OdpowiedzUsuńHANIU, NIE OSZCZĘDZIŁO TWOJEJ PIĘKNEJ PEREŁKI WŚRÓD ŁĄK, GÓR, LASÓW I PÓL?
A PRZECIEŻ FESTYN ZBLIŻA SIĘ WIELKIMI KROKAMI. W DALSZYM CIĄGU JESTEŚ ZAANGAŻOWANA W CAŁĄ AKCJĘ?
HANIU, BARDZO ZMARTWIŁAM SIĘ TWOJĄ INFORMACJĄ. PODOBNO NADCIĄGAJĄ KOLEJNE UPAŁY.
GORĄCE POZDROWIENIA DLA PANI DANUSI I DLA CIEBIE KOCHANA HANIU:)*
Anulka pozdrawiam..Trzymaj się kochana .Zdrowka dla Pani Danusi Zyczymy.Uważajcie na siebie ,z tego co pisza faktycznie zblizaja sie upaly..Czego nam brakuje ..Ale starsi ludzie bardzo cierpią...A jak tam prace na dachu? Zrobiona robota fachowo?..;)
OdpowiedzUsuńI tego właśnie nikomu nie życzę....
OdpowiedzUsuńJakkolwiek tu został zniszczony zabytkowy dach, tak w wielu wypadkach, prozaicznie, tracimy dach nad głową. I to już jest prawdziwy dramat....
Serdeczności ślę :)
Malinko, zaglądałaś do Halnej? Napisała post pożegnalny. Już nie będzie blogować.

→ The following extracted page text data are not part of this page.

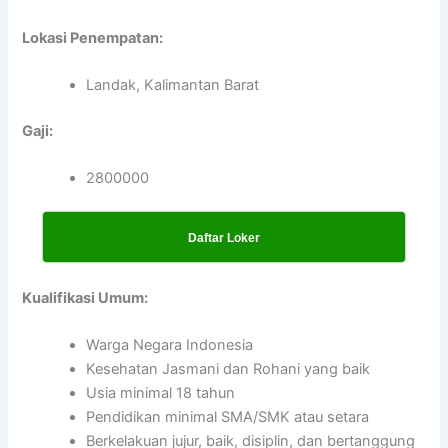
Lokasi Penempatan:
Landak, Kalimantan Barat
Gaji:
2800000
Daftar Loker
Kualifikasi Umum:
Warga Negara Indonesia
Kesehatan Jasmani dan Rohani yang baik
Usia minimal 18 tahun
Pendidikan minimal SMA/SMK atau setara
Berkelakuan jujur, baik, disiplin, dan bertanggung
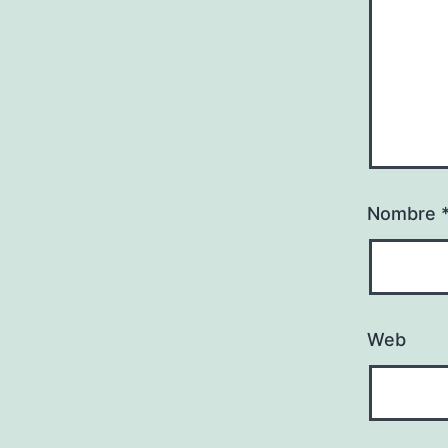
Nombre
Web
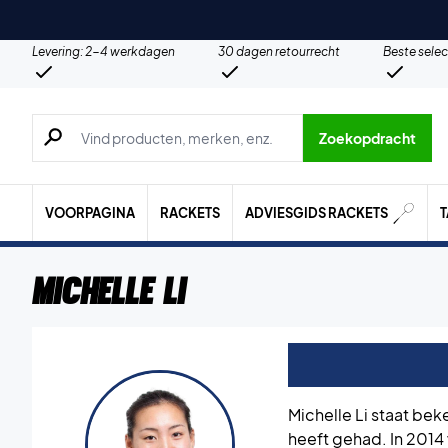
Levering: 2-4 werkdagen
30 dagen retourrecht
Beste selec
Zoeken naar producten, merken etc.
Zoekopdracht
VOORPAGINA
RACKETS
ADVIESGIDS RACKETS
Michelle Li
Michelle Li staat be
heeft gehad. In 2014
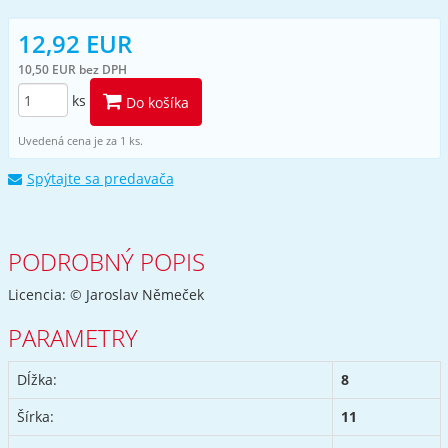
12,92 EUR
10,50 EUR bez DPH
ks
Do košíka
Uvedená cena je za 1 ks.
Spýtajte sa predavača
PODROBNÝ POPIS
Licencia: © Jaroslav Němeček
PARAMETRY
Dĺžka:
8
Šírka:
11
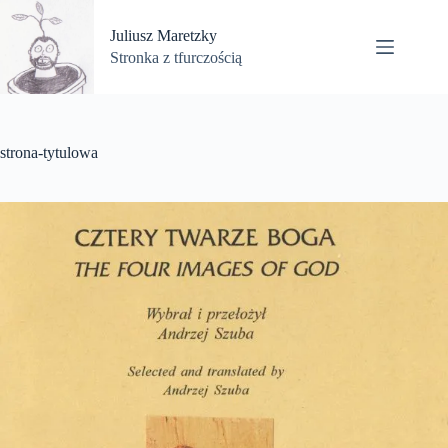
Przejdź
do
Juliusz Maretzky
treści
Stronka z tfurczością
strona-tytulowa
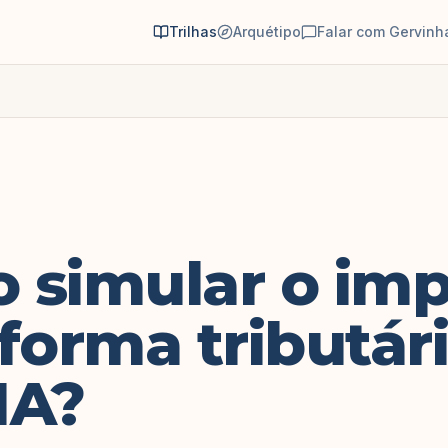
Trilhas
Arquétipo
Falar com Gervinh
 simular o im
forma tributár
IA?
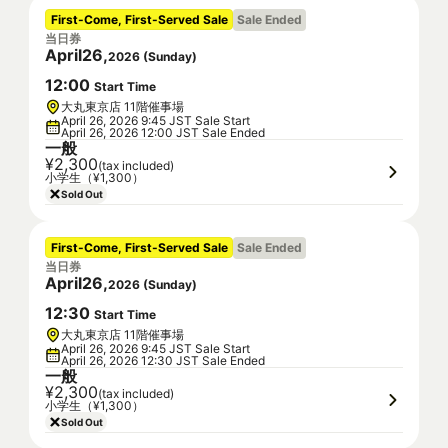
First-Come, First-Served Sale
Sale Ended
当日券
April
26
,
2026
(
Sunday
)
12
:
00
Start Time
大丸東京店 11階催事場
April 26, 2026 9:45 JST Sale Start
April 26, 2026 12:00 JST Sale Ended
一般
¥2,300
(tax included)
小学生（¥1,300）
Sold Out
First-Come, First-Served Sale
Sale Ended
当日券
April
26
,
2026
(
Sunday
)
12
:
30
Start Time
大丸東京店 11階催事場
April 26, 2026 9:45 JST Sale Start
April 26, 2026 12:30 JST Sale Ended
一般
¥2,300
(tax included)
小学生（¥1,300）
Sold Out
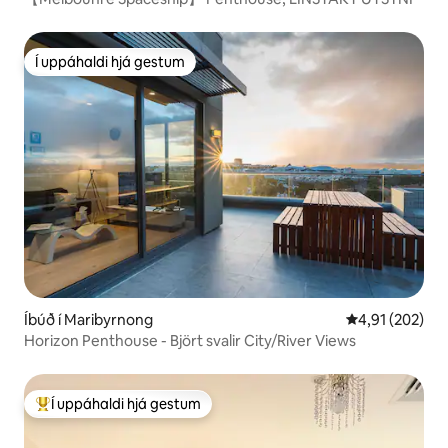
Í uppáhaldi hjá gestum
Í uppáhaldi hjá gestum
Íbúð í Maribyrnong
4,91 af 5 í me
4,91 (202)
Horizon Penthouse - Björt svalir City/River Views
Í uppáhaldi hjá gestum
Í mestu uppáhaldi hjá gestum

OdpowiedzUsuńO MATUNIUUU - LECĘ DO BABCI HALNEJ ... wszak jestem Jej Wnusia Hanusia
Usuńtak dawno nie byłam bo nie pisała ale co innego przerwa w pisaniu a co innego pożegnanie :-((((
Boże - jak ja nienawidzę pożegnań !
Witaj Malinko!
OdpowiedzUsuńJakiś grzdyl mnie zakłóca,to był test.
UsuńPozdrawiam wieczorną porą, Haniu:) Napisz w wolnej chwili, co z p.Danusią... Wierzę,że z każdą chwilą jest lepiej:) Będę jeszcze kilka chwil na Fb... Buziak:)
OdpowiedzUsuńToż to wygląda jak gmach. Ogromne rozmiary. Ciekawe jakie techniki były wykorzystywane przy budowie. Czy np. Naprawa posadzki przemysłowej Łódź było robione?